Bien que le mécanisme de la garantie autonome présente de nombreux intérêts, sa mise en œuvre peut parfois susciter quelques questionnements. C’est dans ce contexte que s’inscrit l’arrêt de la Chambre commerciale de la Cour de cassation du 21 septembre 2022.
En l’espèce, dans le cadre d’un appel d’offres, une société française devait fournir à la fois une garantie autonome et des cautionnements et sollicita une banque à cet effet. Celle-ci accepta de se porter garante, mais n’informa de son refus d’octroyer les cautionnements que dans un délai incompatible avec le calendrier de l’opération, ce qui engendra le paiement par la société de sommes à l’organisateur de l’appel d’offres. La garantie autonome ayant été appelée, la banque se retourna contre la société pour obtenir le remboursement des sommes déboursées. C’est alors que cette dernière lui opposa son retard dans le refus des cautionnements et refusa de payer.
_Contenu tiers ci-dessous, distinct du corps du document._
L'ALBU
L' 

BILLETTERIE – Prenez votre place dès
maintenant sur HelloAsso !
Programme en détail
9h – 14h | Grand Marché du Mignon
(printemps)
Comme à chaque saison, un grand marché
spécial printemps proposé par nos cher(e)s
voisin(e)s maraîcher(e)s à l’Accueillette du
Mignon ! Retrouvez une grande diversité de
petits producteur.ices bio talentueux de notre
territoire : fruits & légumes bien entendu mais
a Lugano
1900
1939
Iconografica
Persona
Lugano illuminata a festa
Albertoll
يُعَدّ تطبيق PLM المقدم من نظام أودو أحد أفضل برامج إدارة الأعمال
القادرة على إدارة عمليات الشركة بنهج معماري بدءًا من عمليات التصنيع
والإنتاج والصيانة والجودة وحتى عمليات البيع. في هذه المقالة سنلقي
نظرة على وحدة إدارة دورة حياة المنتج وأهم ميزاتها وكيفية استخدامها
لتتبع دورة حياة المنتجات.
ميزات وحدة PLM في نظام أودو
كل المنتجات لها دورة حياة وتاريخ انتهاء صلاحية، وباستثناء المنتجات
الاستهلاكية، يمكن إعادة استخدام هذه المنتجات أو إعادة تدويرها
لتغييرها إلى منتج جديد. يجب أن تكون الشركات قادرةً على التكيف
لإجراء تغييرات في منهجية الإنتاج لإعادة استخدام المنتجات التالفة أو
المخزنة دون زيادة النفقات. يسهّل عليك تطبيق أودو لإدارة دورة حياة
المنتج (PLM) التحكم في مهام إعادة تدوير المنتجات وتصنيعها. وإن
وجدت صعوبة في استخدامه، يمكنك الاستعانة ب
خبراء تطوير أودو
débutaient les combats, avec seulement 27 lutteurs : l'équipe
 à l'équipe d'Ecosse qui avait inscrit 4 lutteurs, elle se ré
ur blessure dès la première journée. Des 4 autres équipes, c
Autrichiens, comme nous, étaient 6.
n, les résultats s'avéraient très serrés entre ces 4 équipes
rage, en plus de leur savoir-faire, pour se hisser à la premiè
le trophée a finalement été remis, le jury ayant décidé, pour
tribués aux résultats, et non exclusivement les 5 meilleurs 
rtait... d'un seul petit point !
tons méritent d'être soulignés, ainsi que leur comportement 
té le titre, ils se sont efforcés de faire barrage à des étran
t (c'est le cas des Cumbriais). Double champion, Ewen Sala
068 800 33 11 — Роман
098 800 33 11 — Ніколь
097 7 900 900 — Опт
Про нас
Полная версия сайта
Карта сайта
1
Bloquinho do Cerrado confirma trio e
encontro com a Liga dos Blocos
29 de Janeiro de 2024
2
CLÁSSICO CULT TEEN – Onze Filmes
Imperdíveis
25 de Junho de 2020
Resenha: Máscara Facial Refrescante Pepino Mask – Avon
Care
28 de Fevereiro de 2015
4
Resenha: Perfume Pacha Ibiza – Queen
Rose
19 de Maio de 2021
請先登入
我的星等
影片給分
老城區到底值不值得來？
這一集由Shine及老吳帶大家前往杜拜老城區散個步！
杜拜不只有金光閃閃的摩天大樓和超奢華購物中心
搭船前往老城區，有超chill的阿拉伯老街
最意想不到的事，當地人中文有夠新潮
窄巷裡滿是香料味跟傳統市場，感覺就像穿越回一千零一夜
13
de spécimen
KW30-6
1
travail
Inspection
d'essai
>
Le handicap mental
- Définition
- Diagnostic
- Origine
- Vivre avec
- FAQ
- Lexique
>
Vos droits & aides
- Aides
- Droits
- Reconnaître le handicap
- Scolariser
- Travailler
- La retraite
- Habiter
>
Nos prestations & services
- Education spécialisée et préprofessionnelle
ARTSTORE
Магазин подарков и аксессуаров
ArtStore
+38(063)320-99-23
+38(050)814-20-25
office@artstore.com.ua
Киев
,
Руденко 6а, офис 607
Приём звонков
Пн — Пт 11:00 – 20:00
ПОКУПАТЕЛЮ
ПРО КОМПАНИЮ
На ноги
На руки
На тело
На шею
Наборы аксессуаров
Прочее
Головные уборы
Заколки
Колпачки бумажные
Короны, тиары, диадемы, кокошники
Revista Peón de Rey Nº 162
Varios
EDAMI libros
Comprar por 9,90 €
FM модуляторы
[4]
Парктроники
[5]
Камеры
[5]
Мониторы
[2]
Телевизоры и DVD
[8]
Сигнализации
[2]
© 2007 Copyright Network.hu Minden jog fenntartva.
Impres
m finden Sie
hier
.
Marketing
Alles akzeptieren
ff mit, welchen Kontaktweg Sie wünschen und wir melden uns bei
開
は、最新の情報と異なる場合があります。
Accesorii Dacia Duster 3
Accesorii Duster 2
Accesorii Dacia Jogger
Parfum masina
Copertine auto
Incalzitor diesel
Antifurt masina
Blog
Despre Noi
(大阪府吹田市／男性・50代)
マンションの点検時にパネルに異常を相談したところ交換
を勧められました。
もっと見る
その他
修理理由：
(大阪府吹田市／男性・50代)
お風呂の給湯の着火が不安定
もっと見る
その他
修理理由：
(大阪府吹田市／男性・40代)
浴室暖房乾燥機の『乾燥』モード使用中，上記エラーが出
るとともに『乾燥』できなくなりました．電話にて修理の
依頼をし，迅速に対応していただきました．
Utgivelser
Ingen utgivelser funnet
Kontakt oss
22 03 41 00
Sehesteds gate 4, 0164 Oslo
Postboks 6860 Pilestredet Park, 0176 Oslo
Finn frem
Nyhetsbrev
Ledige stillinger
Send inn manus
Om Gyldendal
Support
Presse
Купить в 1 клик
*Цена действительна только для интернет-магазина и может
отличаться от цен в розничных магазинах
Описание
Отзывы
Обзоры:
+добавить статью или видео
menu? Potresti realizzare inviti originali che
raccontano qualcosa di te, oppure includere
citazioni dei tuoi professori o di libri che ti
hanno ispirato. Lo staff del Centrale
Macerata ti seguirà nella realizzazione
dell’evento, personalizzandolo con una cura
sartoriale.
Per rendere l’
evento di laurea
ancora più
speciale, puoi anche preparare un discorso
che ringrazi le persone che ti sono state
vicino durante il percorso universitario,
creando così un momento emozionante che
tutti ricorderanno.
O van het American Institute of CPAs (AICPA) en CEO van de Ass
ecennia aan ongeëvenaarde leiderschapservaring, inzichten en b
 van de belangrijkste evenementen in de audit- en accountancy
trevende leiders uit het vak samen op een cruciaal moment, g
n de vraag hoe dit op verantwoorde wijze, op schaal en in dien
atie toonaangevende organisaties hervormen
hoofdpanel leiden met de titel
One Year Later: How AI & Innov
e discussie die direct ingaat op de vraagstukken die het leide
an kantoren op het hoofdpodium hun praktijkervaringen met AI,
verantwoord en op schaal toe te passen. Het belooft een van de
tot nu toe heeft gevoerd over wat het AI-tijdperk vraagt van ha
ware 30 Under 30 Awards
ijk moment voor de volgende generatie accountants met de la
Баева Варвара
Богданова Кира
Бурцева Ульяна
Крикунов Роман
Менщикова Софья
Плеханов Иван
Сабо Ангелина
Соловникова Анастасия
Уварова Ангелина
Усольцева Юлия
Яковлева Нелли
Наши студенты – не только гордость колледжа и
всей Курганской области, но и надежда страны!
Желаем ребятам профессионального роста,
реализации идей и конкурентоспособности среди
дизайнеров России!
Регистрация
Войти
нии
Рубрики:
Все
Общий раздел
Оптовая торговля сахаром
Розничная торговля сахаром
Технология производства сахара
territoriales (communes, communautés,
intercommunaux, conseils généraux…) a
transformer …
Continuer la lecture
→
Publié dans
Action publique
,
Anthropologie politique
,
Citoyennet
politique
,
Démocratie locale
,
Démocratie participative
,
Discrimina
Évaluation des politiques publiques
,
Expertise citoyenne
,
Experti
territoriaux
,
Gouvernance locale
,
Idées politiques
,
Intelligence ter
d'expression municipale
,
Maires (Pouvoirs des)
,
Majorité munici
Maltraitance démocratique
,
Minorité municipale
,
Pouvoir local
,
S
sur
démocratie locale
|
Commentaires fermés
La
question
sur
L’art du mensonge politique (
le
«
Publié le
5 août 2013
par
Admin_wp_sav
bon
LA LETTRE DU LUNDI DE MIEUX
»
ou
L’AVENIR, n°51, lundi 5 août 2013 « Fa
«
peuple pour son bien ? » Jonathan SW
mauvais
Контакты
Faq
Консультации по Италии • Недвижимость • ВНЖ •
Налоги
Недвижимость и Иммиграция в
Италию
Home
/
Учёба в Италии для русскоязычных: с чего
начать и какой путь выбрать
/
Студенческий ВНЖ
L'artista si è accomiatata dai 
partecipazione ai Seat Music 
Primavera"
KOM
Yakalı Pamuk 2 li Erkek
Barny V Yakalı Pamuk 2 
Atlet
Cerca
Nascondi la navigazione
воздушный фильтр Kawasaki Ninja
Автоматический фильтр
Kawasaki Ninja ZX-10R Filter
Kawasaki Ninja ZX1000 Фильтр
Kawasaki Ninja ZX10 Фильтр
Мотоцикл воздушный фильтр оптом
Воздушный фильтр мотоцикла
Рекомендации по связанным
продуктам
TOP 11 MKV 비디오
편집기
Cet arrêt soulève donc une question importante : le comportement du garant peut-il priver celui-ci de son recours contre le donneur d’ordre ?
Interrogée, la Cour de cassation déboute le débiteur et casse l’arrêt rendu par la Cour d’appel de Douai qui avait répondu par l’affirmative en indiquant que le garant était « fondé à demander au donneur d’ordre le remboursement de ce qu’il a versé en application de son obligation autonome ».
Cet arrêt n’est pas sans rappeler une jurisprudence plus ancienne, rendue par la Chambre commerciale de la Cour de cassation le 19 décembre 2006, n° 05-13.461 selon laquelle la créance de recours du garant contre le donneur d’ordre naît « à la date à laquelle l’engagement à première demande autonome <a> été souscrit ». Ainsi, peu importent les agissements du garant après l’octroi de la garantie, il bénéficiera nécessairement d’une créance contre le donneur d’ordre en cas d’appel en paiement.
En d’autres termes, le recours en paiement du garant contre le donneur d’ordre s’apprécie uniquement au regard de la garantie et non de « leurs relations contractuelles », comme le souhaitait le donneur d’ordre. Le caractère autonome joue ainsi non seulement quant au contrat principal conclu entre le bénéficiaire et le donneur d’ordre, mais aussi plus largement, comme le précise l’arrêt commenté, quant à toute autre relation pouvant exister entre le garant et le donneur d’ordre.
Cet arrêt permet donc à nouveau de mettre en avant l’avantage d’une telle garantie, protégeant à la fois les créanciers et les garants grâce au caractère totalement autonome de cet engagement. Il insiste également en filigrane sur l’un des principes fondamentaux du droit des sûretés : le garant n’a jamais vocation à être tenu de la charge définitive de la dette.
Si le donneur d’ordre, contrairement au garant dans le cas évoqué à l’article 2321 alinéa 2 du Code civil, ne peut invoquer les agissements de son cocontractant pour se trouver délié de son obligation de remboursement, l’on soulignera toutefois que rien ne s’oppose ensuite à l’engagement d’une action en responsabilité contre le garant si le comportement de celui-ci, indépendamment de la mise en jeu de la garantie, était effectivement fautif et qu’un préjudice en était résulté pour le donneur d’ordre.